PusteblumeFlüchtig? Zustimmung in konfliktreichen Zeiten. Foto: Thanh Thanh Nguyen, Lizenz: CC BY-NC-ND 2.0

Mehr umstrittene Themen, mehr Meinungsschwankungen, aber nicht mehr Polarisierung? 
Umfragen in konfliktreichen Zeiten

Ein Interview mit Rita Müller-Hilmer und Richard Hilmer

Wenn Besorgnis ob einer zunehmenden politischen Polarisierung geäußert wird, lohnt es, die sich abzeichnenden Konfliktlinien aus einer längeren Perspektive in den Blick zu nehmen. Dies tun Rita Müller-Hilmer und Richard Hilmer in dem ausführlichen Interview, das sie uns gegeben haben. Im Interview erklären die beiden Geschäftsführenden von Policy Matters – Gesellschaft für Politikforschung und Politikberatung und Expert*innen für umfragebasierte Meinungsforschung zudem, welche Faktoren eine Rolle dabei spielen, ob Einzelereignisse Einfluss auf den Ausgang von Wahlen haben. (lz)

In den letzten Jahren ist viel von einer zunehmenden Polarisierung der politischen Stimmung in Deutschland die Rede. Aktuell wird immer wieder die Befürchtung geäußert, dass die Covid-19-Pandemie diese Spaltung noch weiter vorantreibt.
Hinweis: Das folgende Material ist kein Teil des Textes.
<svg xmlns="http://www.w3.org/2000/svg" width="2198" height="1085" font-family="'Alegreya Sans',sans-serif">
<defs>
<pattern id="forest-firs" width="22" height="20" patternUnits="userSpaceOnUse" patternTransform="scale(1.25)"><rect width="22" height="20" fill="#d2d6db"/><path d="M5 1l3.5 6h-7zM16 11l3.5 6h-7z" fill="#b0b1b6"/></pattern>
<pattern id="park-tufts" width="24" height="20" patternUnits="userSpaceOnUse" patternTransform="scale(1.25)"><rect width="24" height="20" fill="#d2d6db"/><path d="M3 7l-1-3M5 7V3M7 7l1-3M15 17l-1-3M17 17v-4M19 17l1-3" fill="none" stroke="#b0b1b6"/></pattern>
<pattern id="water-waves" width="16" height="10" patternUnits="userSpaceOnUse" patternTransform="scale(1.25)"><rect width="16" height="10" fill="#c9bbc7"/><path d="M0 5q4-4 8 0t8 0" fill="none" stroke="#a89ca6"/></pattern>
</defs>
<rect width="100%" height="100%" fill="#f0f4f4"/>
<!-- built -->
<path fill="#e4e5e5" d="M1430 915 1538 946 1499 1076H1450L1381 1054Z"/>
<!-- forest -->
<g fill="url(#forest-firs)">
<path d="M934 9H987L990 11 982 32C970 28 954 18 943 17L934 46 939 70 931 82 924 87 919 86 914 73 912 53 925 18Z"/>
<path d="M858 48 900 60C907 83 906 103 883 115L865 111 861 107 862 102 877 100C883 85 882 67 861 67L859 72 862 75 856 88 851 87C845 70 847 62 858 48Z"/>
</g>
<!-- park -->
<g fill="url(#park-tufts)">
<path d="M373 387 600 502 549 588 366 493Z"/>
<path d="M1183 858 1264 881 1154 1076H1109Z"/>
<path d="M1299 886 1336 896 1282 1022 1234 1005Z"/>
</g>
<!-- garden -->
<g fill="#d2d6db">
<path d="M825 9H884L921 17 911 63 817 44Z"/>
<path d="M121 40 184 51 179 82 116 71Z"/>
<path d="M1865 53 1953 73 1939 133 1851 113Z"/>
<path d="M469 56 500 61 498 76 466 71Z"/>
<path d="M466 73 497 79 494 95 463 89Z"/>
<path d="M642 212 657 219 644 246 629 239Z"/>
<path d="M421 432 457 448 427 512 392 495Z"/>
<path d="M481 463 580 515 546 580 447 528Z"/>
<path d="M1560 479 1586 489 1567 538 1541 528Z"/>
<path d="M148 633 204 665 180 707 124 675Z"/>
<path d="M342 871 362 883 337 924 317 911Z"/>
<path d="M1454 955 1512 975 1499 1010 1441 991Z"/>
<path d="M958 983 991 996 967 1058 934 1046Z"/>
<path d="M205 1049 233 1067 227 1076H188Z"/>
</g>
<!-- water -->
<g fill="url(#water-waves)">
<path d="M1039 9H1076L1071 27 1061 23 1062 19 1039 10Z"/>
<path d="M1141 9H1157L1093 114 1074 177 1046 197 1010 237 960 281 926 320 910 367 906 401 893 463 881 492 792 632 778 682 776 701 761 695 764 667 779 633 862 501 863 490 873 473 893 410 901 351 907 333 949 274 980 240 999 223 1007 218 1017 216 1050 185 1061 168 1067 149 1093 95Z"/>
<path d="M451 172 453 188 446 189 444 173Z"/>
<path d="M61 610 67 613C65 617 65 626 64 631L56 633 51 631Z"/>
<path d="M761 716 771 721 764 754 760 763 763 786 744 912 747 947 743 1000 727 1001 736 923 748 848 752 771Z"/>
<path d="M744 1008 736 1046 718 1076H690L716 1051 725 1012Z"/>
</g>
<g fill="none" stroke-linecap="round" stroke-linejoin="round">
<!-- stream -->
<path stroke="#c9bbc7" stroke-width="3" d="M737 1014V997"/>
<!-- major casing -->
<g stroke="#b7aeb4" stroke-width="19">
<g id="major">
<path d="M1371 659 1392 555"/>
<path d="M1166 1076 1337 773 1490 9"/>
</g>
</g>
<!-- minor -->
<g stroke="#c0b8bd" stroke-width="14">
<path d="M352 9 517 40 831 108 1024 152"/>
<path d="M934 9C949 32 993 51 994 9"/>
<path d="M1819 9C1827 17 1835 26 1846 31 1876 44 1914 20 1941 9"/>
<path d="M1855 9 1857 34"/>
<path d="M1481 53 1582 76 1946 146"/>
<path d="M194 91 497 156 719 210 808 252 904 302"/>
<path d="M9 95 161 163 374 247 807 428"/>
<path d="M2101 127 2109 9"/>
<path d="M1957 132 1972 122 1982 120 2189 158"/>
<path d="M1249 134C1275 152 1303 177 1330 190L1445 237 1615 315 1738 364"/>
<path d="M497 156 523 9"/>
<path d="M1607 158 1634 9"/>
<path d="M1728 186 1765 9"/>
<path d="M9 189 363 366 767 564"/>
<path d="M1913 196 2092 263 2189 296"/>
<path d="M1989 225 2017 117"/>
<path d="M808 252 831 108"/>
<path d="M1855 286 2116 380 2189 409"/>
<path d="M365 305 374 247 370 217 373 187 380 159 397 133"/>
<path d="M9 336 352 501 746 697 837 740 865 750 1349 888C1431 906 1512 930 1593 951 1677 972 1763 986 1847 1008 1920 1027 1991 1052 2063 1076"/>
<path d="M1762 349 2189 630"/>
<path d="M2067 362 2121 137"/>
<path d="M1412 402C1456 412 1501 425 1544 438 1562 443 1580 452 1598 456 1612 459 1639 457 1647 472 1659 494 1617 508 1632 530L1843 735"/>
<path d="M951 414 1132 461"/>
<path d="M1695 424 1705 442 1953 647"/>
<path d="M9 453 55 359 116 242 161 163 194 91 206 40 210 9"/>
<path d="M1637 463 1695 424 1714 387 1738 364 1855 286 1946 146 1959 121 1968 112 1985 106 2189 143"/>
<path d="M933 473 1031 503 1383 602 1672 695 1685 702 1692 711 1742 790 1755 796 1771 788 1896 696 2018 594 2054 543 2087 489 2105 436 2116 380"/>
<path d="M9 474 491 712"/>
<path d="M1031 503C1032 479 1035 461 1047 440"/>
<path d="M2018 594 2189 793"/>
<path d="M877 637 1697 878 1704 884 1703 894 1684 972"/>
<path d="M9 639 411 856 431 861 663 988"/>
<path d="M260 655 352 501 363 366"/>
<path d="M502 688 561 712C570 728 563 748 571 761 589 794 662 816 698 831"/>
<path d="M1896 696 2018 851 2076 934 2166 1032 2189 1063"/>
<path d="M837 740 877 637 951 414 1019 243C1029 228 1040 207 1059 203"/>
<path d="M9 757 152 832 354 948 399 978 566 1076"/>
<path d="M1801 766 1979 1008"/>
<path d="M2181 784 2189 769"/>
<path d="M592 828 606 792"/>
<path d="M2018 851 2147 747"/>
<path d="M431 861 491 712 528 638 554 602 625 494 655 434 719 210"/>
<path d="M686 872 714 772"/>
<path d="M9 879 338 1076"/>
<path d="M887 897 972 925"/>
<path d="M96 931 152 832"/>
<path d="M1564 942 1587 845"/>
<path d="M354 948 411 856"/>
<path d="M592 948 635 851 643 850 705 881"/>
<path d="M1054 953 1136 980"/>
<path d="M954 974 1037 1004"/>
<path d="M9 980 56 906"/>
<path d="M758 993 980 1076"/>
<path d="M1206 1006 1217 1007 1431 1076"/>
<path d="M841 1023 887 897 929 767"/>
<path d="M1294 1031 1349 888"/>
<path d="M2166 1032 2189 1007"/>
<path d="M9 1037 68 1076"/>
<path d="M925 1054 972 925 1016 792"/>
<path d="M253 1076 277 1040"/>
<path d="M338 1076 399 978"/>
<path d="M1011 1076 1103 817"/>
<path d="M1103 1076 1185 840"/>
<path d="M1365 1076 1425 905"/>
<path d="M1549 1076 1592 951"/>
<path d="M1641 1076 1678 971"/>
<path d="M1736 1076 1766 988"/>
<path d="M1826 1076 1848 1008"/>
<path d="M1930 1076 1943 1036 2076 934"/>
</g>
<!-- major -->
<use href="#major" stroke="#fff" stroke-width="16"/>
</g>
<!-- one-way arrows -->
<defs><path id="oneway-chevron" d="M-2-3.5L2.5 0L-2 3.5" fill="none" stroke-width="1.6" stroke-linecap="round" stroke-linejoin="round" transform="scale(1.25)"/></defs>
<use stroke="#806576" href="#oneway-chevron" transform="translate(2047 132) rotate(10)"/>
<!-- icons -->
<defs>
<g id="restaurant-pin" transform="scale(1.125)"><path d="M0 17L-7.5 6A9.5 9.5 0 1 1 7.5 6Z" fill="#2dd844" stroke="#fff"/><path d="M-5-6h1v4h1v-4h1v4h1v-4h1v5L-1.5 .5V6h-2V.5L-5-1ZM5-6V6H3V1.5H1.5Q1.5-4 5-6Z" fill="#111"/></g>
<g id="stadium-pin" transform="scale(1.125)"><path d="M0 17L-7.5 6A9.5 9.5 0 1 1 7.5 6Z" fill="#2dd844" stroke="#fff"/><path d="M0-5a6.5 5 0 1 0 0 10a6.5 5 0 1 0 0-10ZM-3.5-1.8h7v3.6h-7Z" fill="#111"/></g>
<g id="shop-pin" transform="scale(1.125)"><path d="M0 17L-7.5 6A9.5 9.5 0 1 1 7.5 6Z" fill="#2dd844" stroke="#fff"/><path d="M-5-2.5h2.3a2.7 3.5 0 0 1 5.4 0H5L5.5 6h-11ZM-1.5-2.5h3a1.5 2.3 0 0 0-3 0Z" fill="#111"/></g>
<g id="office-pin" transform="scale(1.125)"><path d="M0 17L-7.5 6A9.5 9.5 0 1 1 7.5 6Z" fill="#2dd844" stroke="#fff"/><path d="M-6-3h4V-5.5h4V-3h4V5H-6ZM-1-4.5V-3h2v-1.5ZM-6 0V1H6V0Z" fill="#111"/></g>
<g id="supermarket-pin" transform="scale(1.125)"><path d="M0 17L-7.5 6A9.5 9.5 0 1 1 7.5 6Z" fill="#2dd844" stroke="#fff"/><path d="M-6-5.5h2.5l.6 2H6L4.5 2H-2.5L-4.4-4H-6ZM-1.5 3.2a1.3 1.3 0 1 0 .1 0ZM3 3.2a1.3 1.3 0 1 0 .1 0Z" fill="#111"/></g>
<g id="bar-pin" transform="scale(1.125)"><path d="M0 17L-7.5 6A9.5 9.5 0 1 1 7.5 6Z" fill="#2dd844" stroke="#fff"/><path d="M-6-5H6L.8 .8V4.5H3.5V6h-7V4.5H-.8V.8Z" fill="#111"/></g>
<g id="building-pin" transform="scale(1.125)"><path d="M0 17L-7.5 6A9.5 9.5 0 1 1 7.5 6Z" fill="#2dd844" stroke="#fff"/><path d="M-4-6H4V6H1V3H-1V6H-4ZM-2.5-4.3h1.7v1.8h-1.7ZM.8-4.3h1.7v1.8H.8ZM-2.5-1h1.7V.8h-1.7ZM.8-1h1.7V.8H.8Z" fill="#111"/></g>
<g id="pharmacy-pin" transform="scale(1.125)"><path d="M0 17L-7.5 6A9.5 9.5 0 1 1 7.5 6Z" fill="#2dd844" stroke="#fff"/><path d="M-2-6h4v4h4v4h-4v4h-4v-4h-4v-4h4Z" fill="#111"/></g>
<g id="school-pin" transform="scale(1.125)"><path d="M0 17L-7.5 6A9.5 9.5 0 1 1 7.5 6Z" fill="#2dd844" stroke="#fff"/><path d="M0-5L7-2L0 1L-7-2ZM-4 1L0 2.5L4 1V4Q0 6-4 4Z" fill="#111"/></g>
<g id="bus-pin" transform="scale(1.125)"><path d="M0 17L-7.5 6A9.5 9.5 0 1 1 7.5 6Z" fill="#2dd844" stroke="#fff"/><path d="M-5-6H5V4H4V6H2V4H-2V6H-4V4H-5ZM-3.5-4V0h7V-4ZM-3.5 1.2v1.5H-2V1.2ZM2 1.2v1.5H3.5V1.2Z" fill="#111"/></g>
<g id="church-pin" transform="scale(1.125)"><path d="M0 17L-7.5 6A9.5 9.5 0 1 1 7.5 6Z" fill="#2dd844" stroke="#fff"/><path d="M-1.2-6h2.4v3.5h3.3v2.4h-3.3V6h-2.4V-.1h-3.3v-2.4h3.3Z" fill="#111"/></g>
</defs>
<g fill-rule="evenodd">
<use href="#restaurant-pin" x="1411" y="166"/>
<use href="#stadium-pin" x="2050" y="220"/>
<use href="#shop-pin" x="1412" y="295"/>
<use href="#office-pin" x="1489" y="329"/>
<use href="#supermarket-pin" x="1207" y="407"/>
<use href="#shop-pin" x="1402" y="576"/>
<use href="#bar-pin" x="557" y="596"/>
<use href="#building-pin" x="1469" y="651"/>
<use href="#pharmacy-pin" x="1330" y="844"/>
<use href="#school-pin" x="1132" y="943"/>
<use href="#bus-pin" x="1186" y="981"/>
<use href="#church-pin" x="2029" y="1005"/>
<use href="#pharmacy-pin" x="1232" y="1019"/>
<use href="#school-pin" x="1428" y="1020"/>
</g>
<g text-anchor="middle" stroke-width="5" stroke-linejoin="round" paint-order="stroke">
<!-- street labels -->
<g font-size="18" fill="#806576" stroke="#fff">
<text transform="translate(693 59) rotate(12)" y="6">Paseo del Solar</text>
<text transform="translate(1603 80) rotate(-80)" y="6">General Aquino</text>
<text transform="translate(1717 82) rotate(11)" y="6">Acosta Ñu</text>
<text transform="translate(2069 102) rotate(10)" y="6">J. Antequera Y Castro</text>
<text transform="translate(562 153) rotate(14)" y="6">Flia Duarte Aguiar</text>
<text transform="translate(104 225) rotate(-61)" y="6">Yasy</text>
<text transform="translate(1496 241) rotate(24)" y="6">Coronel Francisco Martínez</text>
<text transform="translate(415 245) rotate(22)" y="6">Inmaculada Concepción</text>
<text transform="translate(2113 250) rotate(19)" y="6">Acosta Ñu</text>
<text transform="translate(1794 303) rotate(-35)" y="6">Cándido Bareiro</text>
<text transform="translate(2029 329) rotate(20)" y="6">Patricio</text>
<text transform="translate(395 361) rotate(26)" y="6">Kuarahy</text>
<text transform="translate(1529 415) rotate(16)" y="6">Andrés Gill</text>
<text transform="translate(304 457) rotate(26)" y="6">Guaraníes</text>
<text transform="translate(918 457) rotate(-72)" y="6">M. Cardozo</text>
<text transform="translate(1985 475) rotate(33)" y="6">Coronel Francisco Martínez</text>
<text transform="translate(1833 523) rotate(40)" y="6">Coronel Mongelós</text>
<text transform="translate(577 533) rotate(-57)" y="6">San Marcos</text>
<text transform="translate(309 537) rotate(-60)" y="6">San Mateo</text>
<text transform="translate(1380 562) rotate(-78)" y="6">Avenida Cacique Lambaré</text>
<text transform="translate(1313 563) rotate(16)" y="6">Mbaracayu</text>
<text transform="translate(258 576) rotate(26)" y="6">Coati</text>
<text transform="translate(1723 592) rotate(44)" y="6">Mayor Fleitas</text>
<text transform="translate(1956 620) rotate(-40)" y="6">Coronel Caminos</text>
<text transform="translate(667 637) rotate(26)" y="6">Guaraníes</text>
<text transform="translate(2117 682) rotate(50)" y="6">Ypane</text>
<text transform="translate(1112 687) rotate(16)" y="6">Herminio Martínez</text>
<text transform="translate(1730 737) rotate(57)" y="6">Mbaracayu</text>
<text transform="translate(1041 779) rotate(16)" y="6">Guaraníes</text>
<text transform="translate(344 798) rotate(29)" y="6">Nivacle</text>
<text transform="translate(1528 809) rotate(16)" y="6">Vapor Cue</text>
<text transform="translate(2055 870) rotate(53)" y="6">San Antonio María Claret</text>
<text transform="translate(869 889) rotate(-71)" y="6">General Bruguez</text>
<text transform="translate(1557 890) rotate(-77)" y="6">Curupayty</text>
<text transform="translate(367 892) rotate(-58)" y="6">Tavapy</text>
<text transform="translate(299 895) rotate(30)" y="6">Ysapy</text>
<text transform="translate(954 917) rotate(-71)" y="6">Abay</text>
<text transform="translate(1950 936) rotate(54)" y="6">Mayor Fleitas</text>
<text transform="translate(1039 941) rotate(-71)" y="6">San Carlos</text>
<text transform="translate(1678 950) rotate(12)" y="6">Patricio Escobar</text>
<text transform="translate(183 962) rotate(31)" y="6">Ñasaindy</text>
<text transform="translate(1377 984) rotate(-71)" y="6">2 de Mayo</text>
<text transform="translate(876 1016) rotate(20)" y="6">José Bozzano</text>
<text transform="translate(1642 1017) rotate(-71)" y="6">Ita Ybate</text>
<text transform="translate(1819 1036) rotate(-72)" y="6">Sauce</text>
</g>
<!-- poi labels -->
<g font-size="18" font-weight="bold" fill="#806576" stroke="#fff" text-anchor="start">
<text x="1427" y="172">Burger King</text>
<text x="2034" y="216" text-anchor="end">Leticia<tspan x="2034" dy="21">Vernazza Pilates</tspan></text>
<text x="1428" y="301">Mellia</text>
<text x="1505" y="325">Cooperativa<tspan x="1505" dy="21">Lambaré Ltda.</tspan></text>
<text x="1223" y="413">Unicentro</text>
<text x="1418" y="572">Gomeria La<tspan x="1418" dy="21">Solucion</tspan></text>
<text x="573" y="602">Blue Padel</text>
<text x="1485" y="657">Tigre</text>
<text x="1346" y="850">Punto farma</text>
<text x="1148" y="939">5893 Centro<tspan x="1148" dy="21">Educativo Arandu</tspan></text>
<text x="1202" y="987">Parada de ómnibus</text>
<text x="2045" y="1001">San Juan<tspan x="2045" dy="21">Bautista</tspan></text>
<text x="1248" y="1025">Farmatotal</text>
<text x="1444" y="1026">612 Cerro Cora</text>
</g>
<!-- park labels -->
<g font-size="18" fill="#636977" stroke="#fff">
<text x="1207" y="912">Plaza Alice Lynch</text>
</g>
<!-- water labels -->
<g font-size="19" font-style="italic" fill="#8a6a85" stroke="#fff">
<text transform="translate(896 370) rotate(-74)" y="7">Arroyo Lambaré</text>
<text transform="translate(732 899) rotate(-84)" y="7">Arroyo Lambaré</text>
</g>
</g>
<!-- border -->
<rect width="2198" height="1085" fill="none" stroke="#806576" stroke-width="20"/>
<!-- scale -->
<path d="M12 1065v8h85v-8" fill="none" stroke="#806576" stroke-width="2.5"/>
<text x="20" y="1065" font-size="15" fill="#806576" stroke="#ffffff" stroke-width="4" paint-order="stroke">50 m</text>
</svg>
Sie haben im Herbst letzten und im Frühjahr dieses Jahres die Ergebnisse zweier repräsentativer Umfragen zu den Auswirkungen der Pandemie auf die politische Kultur publiziert.

Wie sind Sie hier vorgegangen und welche Ergebnisse hat Ihre Studie mit Blick auf die Polarisierung der politischen Einstellungen erbracht? Was fällt auf, wenn man Ihre aktuellen Ergebnisse mit Daten vorangegangener Jahre vergleicht, wie Sie es in Ihrer Auswertung mit Ergebnissen aus dem Jahr 2017 tun?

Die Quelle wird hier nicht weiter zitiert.